* Information provided *
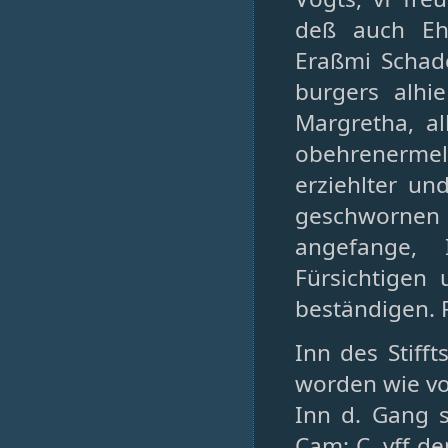
deß auch Eh
Eraßmi Schade
burgers alhi
Margretha, al
obehrenermelt
erziehlter un
geschwornen 
angefange,
Fürsichtigen
beständigen. R
Inn des Stiff
worden wie vo
Inn d. Gang s
Cam: C, vff d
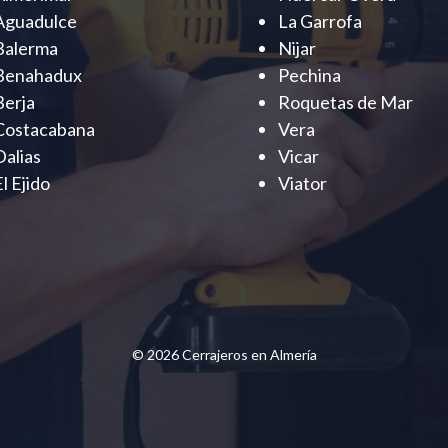
Aguadulce
La Garrofa
Balerma
Nijar
Benahadux
Pechina
Berja
Roquetas de Mar
Costacabana
Vera
Dalias
Vicar
El Ejido
Viator
© 2026 Cerrajeros en Almería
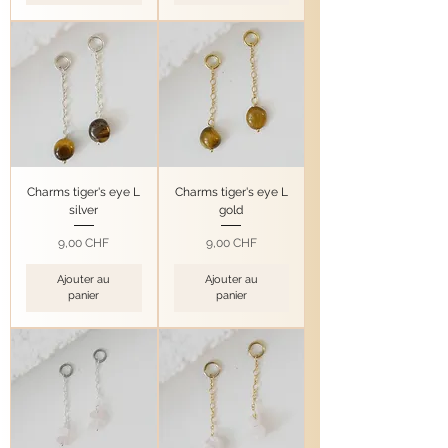
Charms tiger's eye L
Charms tiger's eye L
silver
gold
Prix
Prix
9,00 CHF
9,00 CHF
Ajouter au
Ajouter au
panier
panier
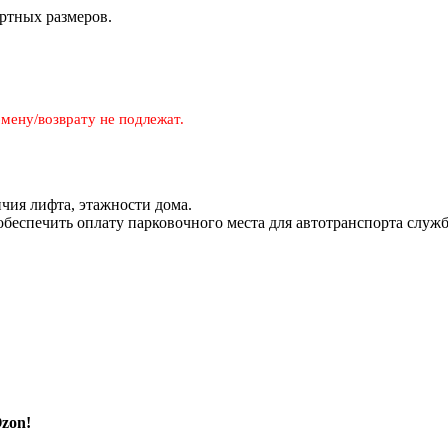
ртных размеров.
мену/возврату не подлежат.
чия лифта, этажности дома.
 обеспечить оплату парковочного места для автотранспорта служ
zon!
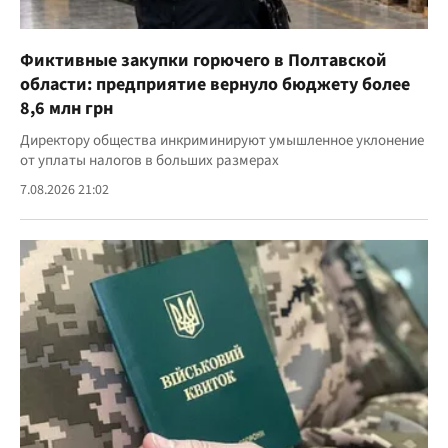
Фиктивные закупки горючего в Полтавской
области: предприятие вернуло бюджету более
8,6 млн грн
Директору общества инкриминируют умышленное уклонение
от уплаты налогов в больших размерах
7.08.2026 21:02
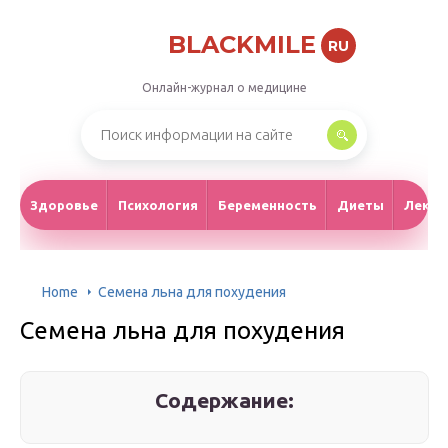
BLACKMILE
RU
Онлайн-журнал о медицине
Здоровье
Психология
Беременность
Диеты
Лекар
Home
Семена льна для похудения
Семена льна для похудения
Содержание:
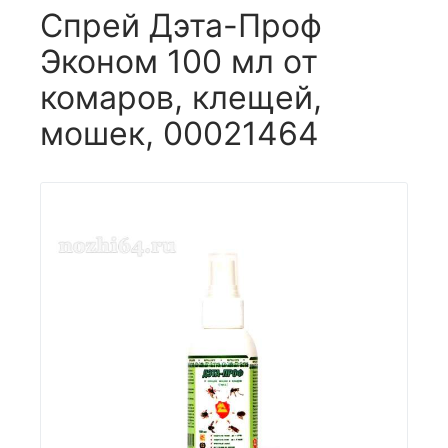
Спрей Дэта-Проф
Эконом 100 мл от
комаров, клещей,
мошек, 00021464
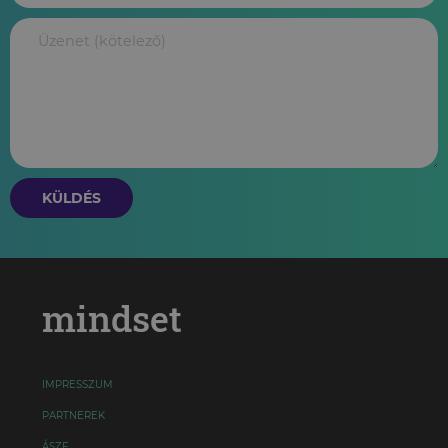
KÜLDÉS
mindset
IMPRESSZUM
PARTNEREK
ÁSZF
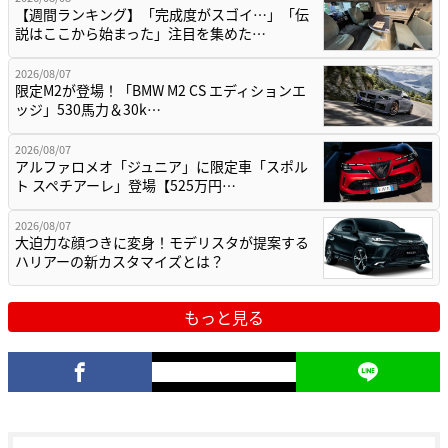
【週間ランキング】「完成度がスゴイ…」「伝
説はここから始まった」注目を集めた…
2026/08/07
限定M2が登場！「BMW M2 CS エディションエ
ッジ」530馬力＆30k…
2026/08/07
アルファロメオ「ジュニア」に限定車「スポル
ト スペチアーレ」登場【525万円…
2026/08/07
大迫力な顔つきに変身！モデリスタが提案する
ハリアーの新カスタマイズとは？
もっと見る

* Problem statement *
Would you set down, word for word, the lines running from the one that contains "мошек, 00021464" to the last line of the material, omitting all pictures?

* Solution for this problem *
мошек, 00021464
KÜLDÉS
mindset
IMPRESSZUM
PARTNEREK
ÁSZF
【週間ランキング】「完成度がスゴイ…」「伝
説はここから始まった」注目を集めた…
2026/08/07
限定M2が登場！「BMW M2 CS エディションエ
ッジ」530馬力＆30k…
2026/08/07
アルファロメオ「ジュニア」に限定車「スポル
ト スペチアーレ」登場【525万円…
2026/08/07
大迫力な顔つきに変身！モデリスタが提案する
ハリアーの新カスタマイズとは？
もっと見る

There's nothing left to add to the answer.